L’arroseur arrosé
Imaginez une Pasionaria black comme on n’en fait plus. À la fois fine et forte, femme de tête autant que de jugement, persévérante au point de décrocher son MBA en ne négligeant rien de ses tâches d’infirmière, suffisamment battante pour se faire réélire six fois de suite au Congrès, une fille populaire et successful, lauréate d’une kyrielle de récompenses et élue « Femme de l’année » en 2001 par ses copains du Black Caucus. Alors, vous aurez devant vous Eddie Bernice Johnson, la « gentlewoman du Texas », première femme et première Africaine-Américaine à siéger à la Chambre des représentants pour faire entendre la voix des démocrates de Dallas. En ces temps où même les superhéros ont du vague à l’âme – voyez donc le dernier Spiderman au cinéma -, il faut la féliciter d’avoir entrepris une « mission impossible ».

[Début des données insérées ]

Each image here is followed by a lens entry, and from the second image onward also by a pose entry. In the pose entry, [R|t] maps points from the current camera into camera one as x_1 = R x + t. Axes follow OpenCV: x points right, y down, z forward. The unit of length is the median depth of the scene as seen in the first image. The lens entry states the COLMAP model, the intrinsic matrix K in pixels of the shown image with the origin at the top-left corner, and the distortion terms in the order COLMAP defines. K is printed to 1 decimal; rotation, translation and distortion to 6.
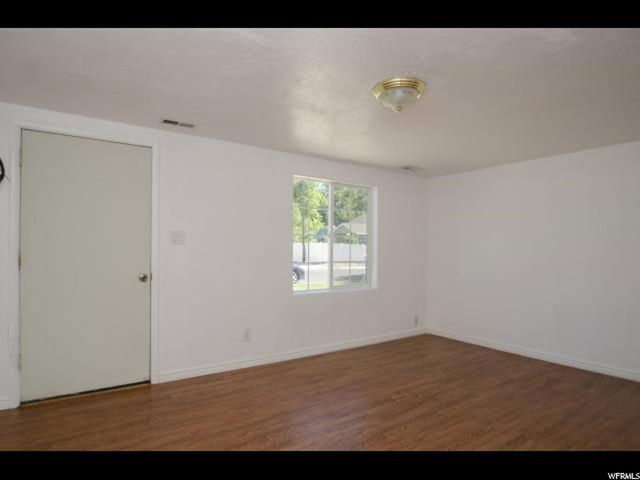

Preuve qu’Eddie Bernice est de ces femmes au caractère trempé : elle a ni plus ni moins décidé de demander aux Nations unies de déployer des observateurs internationaux pour veiller au bon déroulement de l’élection présidentielle américaine du 2 novembre. Les bras m’en tombent. Comment ? Dans ce grand pays démocratique, chantre de la vertu du bulletin de vote sous toutes les latitudes, la confiance ne régnerait-elle pas ? L’urne du Kansas ne vaudrait pas tripette ? Obligé de faire appel à des p’tits gars du Malawi, du Lesotho ou de Guinée- Conakry pour vérifier que tous les citoyens ont perforé leur carte d’électeur et que 2 + 2 font bien 4, et pas 5.
Je plaisante, mais pas Eddie Bernice. Elle veut à tout prix « éviter que se reproduise le cauchemar de l’année 2000 ». Et pas question de recaler sa démarche pour vice de procédure : elle a suivi la voie hiérarchique et écrit au secrétaire d’État Colin Powell, qui doit transmettre la requête à Kofi Annan. Mais pourquoi tant d’ire ? Parce qu’un rapport de la Commission fédérale sur les droits civiques de 2001 avait conclu que « le processus électoral en Floride en 2000 avait abouti à nier le droit de voter à un grand nombre de personnes ». Or, depuis, George Bush n’a pas levé le petit doigt pour réparer la machine. Un vrai scandale, qui pourrait bien conduire, en novembre prochain, la seule superpuissance qu’il nous reste sur cette planète à se voir contrainte de subir un « affront » : le jugement d’États lilliputiens qui aimeraient rendre la monnaie de sa pièce à l’Oncle Sam.